Berita Hawzah– Hujjatul Islam Qashqawi menjelaskan berbagai dimensi kepribadian dan kedudukan Amirul Mukminin Ali bin Abi Thalib 'alaihissalam sebagai figur teladan yang luar biasa dan tak tertandingi.
Ia menyatakan: Imam Ali bin Abi Thalib 'alaihissalam adalah pribadi yang dikenal dan dihormati oleh seluruh manusia merdeka di dunia, baik Muslim maupun non-Muslim. Beliau adalah orang pertama yang senantiasa berada di sisi Rasulullah Saw, dididik langsung oleh beliau, dan menimba ilmu di madrasah kenabian. Rasulullah Saw senantiasa memuliakan Ali bin Abi Thalib 'alaihissalam dan bahkan memperkenalkannya sebagai “jiwa” beliau sendiri.

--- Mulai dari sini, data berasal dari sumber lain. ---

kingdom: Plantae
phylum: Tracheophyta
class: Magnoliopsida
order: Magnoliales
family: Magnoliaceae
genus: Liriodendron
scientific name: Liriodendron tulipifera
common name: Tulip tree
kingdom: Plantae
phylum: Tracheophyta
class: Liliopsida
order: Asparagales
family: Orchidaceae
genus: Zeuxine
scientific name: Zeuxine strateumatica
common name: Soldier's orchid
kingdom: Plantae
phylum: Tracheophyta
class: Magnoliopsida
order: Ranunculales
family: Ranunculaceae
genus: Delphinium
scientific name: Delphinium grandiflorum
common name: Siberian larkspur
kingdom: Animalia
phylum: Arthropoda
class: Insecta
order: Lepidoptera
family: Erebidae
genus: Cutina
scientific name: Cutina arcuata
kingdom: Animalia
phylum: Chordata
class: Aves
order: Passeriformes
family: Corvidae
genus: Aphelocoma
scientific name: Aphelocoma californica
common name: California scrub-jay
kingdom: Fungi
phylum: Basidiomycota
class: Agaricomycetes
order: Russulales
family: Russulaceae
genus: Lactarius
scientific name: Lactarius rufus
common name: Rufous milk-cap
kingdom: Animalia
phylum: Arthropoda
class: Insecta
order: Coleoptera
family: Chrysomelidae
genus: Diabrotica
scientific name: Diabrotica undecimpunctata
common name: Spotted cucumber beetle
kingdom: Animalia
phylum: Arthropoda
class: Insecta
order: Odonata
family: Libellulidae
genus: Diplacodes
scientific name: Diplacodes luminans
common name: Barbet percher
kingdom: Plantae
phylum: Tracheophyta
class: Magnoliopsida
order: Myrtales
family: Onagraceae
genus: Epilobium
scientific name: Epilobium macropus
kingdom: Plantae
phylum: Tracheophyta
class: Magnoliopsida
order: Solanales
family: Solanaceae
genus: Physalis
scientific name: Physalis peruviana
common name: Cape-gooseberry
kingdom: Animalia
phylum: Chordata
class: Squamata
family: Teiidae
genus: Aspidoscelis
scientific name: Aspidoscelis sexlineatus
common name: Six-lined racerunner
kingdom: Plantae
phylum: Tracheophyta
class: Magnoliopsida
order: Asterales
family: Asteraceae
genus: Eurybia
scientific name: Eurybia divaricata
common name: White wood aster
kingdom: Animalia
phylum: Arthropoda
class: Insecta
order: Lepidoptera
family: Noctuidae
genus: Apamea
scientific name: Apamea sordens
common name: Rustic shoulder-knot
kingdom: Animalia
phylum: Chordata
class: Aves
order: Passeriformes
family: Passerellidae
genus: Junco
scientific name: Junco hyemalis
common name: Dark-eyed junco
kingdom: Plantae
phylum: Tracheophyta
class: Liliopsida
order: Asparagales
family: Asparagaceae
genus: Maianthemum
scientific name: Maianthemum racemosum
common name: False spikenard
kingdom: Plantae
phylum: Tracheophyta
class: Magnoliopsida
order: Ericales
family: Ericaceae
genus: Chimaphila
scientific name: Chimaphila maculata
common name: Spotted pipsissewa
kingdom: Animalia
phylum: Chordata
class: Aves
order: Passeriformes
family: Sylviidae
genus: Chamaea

Ia menambahkan, dengan mengacu pada kesepakatan para ulama: Keutamaan Imam Ali bin Abi Thalib 'alaihissalam begitu terang dan jelas sehingga para ulama Ahlusunah maupun Syiah sepakat atas keagungan beliau. Dalam kezuhudan, keberanian, kepemimpinan sosial, keteguhan prinsip, dan seluruh kesempurnaan moral, Imam Ali bin Abi Thalib 'alaihissalam merupakan contoh paling unggul dalam sejarah umat manusia.
Hujjatul Islam Qashqawi menekankan komprehensivitas kepribadian Imam Ali bin Abi Thalib 'alaihissalam seraya berkata: Selain pengorbanan luar biasa beliau di jalan agama Allah Swt, Imam Ali bin Abi Thalib 'alaihissalam memiliki seluruh kesempurnaan insani dan karena itu dapat menjadi teladan bagi semua zaman. Terutama masa muda beliau—yang dipenuhi dengan pengorbanan, keteguhan, kesabaran, dan upaya menyelesaikan persoalan masyarakat—merupakan contoh ideal bagi generasi muda di setiap era.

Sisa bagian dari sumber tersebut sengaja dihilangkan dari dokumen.